US 11,888,600 B2
Use of machine-learning models in creating messages for advocacy campaigns
Vladimir Eidelman, Chevy Chase, MD (US); Daniel Argyle, Provo, UT (US); Paul Matthew Ellender, Jr., Baton Rouge, LA (US); and Megan McCoskey, Washington, DC (US)
Filed by FiscalNote, Inc., Washington, DC (US)
Filed on Sep. 20, 2022, as Appl. No. 17/933,837.
Application 17/933,837 is a continuation of application No. 17/933,836, filed on Sep. 20, 2022, granted, now 11,711,324.
Application 17/933,836 is a continuation in part of application No. 17/933,838, filed on Sep. 20, 2022.
Application 17/933,838 is a continuation of application No. 17/652,780, filed on Feb. 28, 2022, granted, now 11,451,497, issued on Sep. 20, 2022.
Application 17/652,780 is a continuation of application No. 17/453,647, filed on Nov. 4, 2021, granted, now 11,316,808, issued on Apr. 26, 2022.
Application 17/453,647 is a continuation of application No. PCT/US2021/072254, filed on Nov. 4, 2021.
Claims priority of provisional application 63/109,852, filed on Nov. 4, 2020.

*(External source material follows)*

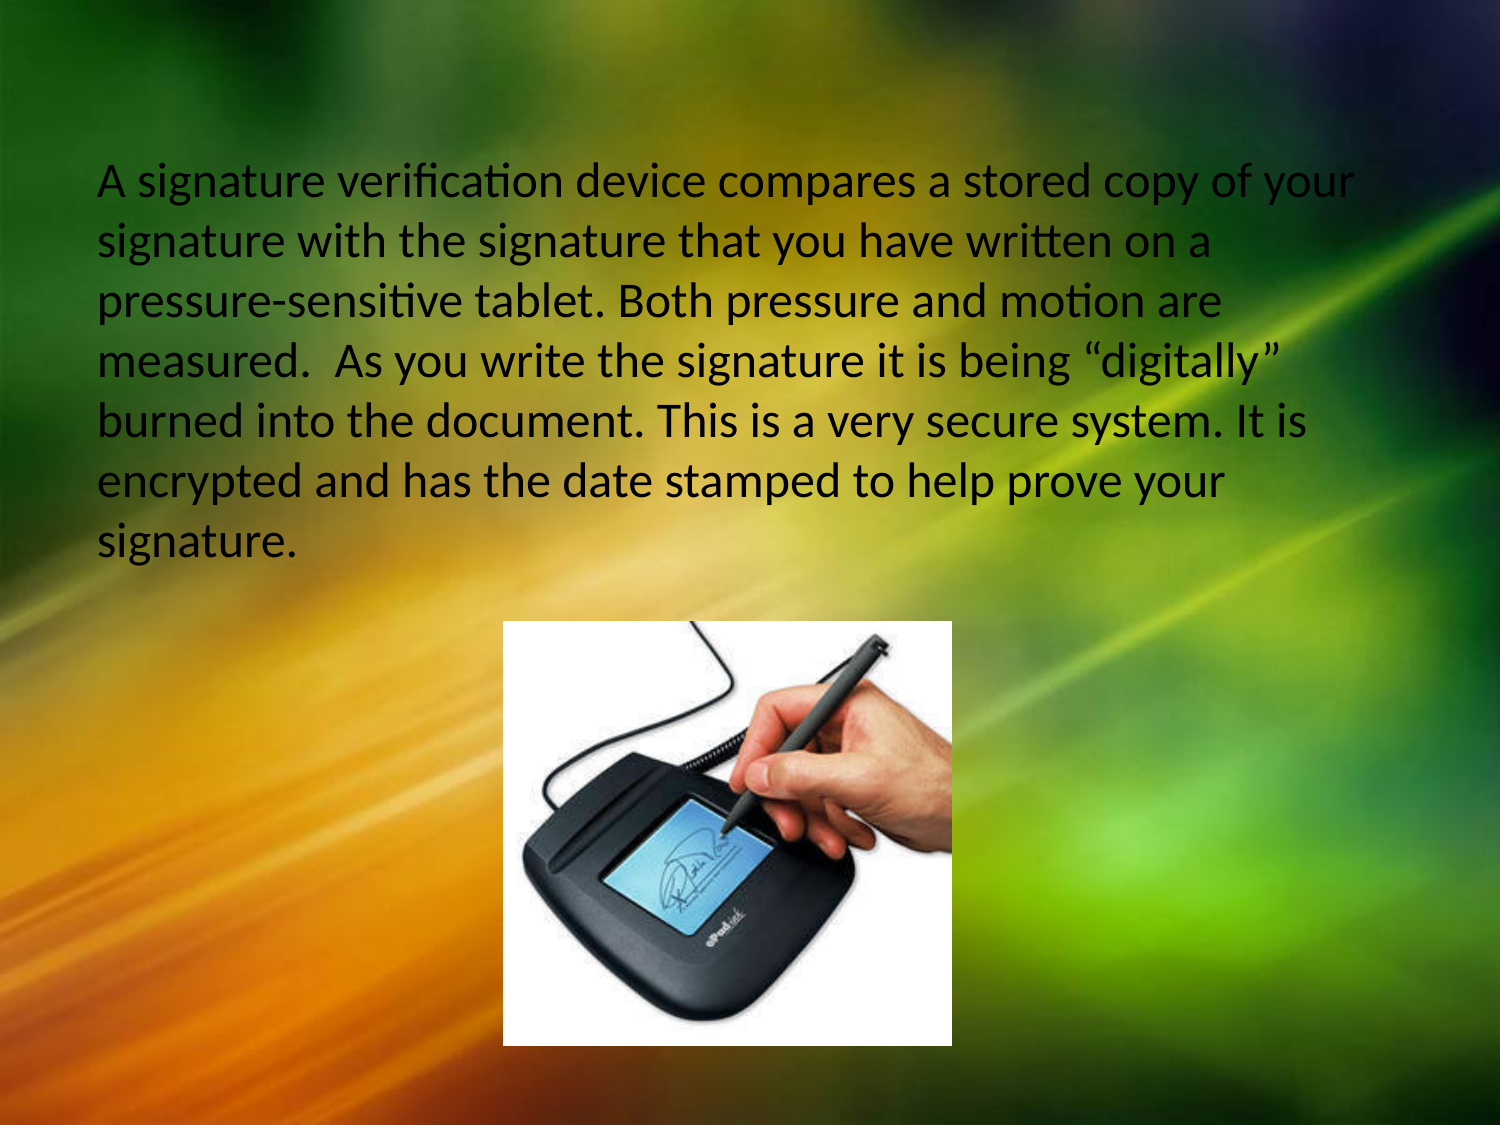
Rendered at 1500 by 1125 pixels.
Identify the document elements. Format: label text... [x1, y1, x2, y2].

text_box A signature verification device compares a stored copy of your signature with the signature that you have written on a pressure-sensitive tablet. Both pressure and motion are measured. As you write the signature it is being “digitally” burned into the document. This is a very secure system. It is encrypted and has the date stamped to help prove your signature. [82, 140, 1395, 621]
picture [0, 0, 1500, 1125]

Prior Publication US 2023/0124697 A1, Apr. 20, 2023
Int. Cl. H04L 51/02 (2022.01); H04L 51/52 (2022.01); H04L 51/18 (2022.01); G06N 20/20 (2019.01); G06F 40/40 (2020.01); G06F 40/186 (2020.01); G06F 40/174 (2020.01); G06F 3/04847 (2022.01); G06Q 30/02 (2023.01); G06Q 30/0251 (2023.01); G06Q 30/0241 (2023.01)
CPC H04L 51/02 (2013.01) [G06F 3/04847 (2013.01); G06F 40/174 (2020.01); G06F 40/186 (2020.01); G06F 40/40 (2020.01); G06N 20/20 (2019.01); G06Q 30/0269 (2013.01); G06Q 30/0276 (2013.01); H04L 51/18 (2013.01); H04L 51/52 (2022.05)] 20 Claims
OG exemplary drawing
 
1. A method performed by a computer system having at least one processor and a memory, the method comprising, the computer system:
maintaining one or more databases that store data comprising:
a record for each person of a plurality of people;
for each person, a plurality of personal profile characteristics specific to the person;
a record for each message template of a plurality of message templates, wherein each message template comprises one or more variable fields for receiving message characteristics and one or more static fields storing content common to all messages based on the message template;
a record for each message of a plurality of messages, wherein the each message was previously sent by a sending person of the plurality of people to a receiving person of the plurality of people based on one of the plurality of message templates, the each message including a respective request by the sending person for the receiving person to perform an action; and
for each message of the plurality of messages, an indication of an outcome of the request by the sending person for the receiving person to perform the action;
training a machine learning model based on a portion of the stored data, wherein the trained machine learning model is configured to select a subset from plural message characteristics using input based on:
a message template comprising one or more variable fields for receiving message characteristics and one or more static fields storing content common to all messages based on the message template;
a set of personal profile characteristics specific to a sending person; and
a set of personal profile characteristics specific to a receiving person; and
for each pair of a plurality of pairs of a sending person and a receiving person selected from the plurality of people, the sending person being selected to send a message based on a current message template to the receiving person:
receiving a subset selected from plural message characteristics in response to providing input to the trained machine learning model, the input being based on the current message template, the set of personal profile characteristics specific to the sending person, and the set of personal profile characteristics specific to the receiving person;
integrating the selected set of message characteristics into a new message based on the current message template; and
causing the new message to be sent by or on behalf of the sending person to the receiving person.